*** Exercise data
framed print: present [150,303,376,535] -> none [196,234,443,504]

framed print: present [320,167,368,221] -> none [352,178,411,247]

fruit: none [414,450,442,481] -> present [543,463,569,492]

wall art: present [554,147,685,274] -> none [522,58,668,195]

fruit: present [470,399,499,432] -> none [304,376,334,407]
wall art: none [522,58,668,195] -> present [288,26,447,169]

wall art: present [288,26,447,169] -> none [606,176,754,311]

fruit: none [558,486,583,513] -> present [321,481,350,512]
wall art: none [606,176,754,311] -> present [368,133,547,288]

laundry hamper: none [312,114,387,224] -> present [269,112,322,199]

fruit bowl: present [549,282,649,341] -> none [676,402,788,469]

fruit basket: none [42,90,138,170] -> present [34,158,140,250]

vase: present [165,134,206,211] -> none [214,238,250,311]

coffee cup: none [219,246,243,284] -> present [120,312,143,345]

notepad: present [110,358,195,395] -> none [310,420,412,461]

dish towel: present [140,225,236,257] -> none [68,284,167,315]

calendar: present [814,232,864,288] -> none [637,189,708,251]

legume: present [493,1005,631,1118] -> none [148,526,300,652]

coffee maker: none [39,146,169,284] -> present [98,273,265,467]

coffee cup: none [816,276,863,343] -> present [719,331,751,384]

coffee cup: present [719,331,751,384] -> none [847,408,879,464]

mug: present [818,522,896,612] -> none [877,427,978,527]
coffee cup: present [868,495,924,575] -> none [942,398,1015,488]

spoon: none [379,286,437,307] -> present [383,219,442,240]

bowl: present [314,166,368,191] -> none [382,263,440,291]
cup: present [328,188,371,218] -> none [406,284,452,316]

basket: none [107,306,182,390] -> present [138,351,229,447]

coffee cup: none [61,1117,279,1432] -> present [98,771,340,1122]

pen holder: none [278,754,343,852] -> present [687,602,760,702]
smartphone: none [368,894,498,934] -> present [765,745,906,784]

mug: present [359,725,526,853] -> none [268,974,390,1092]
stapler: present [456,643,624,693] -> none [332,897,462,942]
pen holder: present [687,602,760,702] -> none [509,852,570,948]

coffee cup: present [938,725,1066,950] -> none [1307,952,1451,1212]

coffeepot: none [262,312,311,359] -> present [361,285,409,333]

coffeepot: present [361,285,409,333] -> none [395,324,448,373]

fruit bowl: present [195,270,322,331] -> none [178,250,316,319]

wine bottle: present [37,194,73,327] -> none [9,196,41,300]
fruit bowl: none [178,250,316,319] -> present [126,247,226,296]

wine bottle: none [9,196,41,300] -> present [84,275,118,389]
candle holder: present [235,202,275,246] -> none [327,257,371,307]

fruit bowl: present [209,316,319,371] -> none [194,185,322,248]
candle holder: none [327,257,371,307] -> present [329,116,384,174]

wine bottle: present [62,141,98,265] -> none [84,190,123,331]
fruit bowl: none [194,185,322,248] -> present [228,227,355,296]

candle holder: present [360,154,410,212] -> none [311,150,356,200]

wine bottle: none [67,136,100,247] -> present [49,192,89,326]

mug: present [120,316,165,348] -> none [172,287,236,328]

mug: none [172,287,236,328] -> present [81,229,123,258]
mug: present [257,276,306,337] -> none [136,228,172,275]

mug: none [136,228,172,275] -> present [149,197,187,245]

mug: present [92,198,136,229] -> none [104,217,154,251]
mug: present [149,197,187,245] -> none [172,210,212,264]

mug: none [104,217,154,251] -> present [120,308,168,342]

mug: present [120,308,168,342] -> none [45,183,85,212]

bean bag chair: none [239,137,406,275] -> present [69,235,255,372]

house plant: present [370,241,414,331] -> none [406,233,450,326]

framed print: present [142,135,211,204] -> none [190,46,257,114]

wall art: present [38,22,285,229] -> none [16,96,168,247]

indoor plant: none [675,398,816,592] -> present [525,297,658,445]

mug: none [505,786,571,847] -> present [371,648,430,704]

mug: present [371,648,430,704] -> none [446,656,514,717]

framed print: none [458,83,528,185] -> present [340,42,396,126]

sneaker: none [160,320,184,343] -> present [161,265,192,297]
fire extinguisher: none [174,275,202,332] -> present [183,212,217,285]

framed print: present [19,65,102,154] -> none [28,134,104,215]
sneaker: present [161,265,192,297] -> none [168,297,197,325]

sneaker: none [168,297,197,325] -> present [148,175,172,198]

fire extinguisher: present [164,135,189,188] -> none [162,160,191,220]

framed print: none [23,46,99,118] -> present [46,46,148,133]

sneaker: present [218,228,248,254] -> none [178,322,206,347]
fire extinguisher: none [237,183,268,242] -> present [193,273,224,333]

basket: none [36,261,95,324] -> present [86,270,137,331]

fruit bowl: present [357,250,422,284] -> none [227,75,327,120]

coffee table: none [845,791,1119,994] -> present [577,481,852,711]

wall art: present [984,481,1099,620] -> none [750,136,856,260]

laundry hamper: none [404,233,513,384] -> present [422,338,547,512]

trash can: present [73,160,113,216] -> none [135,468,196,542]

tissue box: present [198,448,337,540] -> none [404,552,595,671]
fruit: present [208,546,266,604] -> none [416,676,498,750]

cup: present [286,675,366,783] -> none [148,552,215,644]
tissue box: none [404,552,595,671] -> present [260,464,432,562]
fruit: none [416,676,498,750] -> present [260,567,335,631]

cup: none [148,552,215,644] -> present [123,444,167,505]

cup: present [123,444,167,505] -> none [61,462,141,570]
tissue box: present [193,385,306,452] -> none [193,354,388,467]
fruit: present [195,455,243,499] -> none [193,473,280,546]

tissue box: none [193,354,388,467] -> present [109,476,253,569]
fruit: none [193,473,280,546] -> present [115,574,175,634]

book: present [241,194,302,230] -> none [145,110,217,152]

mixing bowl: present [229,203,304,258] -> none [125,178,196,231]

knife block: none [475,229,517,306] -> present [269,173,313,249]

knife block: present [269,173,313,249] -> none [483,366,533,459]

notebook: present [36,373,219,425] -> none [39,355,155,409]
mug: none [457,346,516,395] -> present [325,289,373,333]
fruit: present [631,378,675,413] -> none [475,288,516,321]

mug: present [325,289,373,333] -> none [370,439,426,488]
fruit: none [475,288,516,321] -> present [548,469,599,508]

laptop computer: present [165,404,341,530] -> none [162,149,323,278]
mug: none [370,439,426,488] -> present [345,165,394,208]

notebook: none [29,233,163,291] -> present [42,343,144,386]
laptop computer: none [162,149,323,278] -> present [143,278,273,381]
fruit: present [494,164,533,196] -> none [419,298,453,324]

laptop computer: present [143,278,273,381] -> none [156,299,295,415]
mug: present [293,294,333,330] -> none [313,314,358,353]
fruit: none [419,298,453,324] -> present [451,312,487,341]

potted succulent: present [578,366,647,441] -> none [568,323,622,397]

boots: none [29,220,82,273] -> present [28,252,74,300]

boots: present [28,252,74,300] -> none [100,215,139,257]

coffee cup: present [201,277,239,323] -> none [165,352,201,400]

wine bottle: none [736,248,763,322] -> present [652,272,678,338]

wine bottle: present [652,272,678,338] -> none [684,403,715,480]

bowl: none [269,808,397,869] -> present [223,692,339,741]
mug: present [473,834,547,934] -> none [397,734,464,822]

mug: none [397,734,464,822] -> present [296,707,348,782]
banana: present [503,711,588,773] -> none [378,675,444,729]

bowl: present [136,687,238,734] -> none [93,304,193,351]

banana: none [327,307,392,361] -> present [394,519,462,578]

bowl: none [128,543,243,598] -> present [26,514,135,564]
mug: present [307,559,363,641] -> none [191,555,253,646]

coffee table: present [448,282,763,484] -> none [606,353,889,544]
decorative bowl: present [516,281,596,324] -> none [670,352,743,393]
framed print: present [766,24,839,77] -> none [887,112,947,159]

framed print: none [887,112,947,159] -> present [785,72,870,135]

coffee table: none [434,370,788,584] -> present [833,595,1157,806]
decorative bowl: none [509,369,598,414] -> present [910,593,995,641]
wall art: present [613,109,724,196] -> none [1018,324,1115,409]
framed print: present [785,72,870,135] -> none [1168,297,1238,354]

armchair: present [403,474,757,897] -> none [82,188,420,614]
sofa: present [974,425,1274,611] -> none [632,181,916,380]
******
• [Your assignment]: Could you work out how many lines of the data above contain the word "table"? Give only the number.

• [Response to the exercise]: 3